From the listing below, return every line with the string "curve" in it.

= = = = =

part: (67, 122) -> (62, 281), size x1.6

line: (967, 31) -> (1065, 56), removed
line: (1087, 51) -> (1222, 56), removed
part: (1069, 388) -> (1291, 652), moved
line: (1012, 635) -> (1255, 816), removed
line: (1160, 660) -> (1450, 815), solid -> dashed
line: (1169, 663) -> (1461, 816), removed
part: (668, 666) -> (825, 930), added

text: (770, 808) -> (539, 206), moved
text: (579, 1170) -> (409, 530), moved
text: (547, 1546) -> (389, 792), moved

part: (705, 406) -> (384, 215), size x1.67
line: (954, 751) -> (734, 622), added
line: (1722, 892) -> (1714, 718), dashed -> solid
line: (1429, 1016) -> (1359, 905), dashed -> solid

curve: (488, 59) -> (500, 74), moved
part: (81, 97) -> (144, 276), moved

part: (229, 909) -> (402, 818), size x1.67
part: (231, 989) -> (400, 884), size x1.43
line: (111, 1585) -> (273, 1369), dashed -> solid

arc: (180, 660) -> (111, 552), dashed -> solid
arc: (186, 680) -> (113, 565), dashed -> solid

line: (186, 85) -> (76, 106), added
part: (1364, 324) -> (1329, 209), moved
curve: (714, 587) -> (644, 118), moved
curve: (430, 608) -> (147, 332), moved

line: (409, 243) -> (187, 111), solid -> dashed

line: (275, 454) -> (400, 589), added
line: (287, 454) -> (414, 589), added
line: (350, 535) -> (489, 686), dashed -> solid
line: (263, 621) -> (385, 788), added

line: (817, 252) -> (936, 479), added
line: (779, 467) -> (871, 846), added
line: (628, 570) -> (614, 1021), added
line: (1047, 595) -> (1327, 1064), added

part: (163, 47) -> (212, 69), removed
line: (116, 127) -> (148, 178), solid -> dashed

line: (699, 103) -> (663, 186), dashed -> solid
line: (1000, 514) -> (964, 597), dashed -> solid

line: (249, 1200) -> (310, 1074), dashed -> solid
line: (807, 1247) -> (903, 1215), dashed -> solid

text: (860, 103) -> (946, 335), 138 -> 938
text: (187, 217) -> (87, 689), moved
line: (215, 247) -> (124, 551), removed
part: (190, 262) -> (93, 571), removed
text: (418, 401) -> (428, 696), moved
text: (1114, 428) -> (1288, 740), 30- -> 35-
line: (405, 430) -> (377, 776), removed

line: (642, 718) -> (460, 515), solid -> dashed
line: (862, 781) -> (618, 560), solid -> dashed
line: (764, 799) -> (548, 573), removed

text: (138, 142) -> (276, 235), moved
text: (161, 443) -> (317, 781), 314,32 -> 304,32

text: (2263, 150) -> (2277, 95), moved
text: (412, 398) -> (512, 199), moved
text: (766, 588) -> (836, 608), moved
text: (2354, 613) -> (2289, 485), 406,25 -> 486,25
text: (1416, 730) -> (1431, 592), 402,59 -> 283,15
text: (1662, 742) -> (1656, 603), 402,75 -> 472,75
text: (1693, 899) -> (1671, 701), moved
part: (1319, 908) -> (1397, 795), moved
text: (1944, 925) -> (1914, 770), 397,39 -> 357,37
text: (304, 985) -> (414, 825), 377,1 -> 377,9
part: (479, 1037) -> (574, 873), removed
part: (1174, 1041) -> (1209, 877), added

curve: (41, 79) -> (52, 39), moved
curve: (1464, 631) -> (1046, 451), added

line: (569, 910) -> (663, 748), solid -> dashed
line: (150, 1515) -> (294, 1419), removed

= = = = =

Answer →
curve: (488, 59) -> (500, 74), moved
curve: (714, 587) -> (644, 118), moved
curve: (430, 608) -> (147, 332), moved
curve: (41, 79) -> (52, 39), moved
curve: (1464, 631) -> (1046, 451), added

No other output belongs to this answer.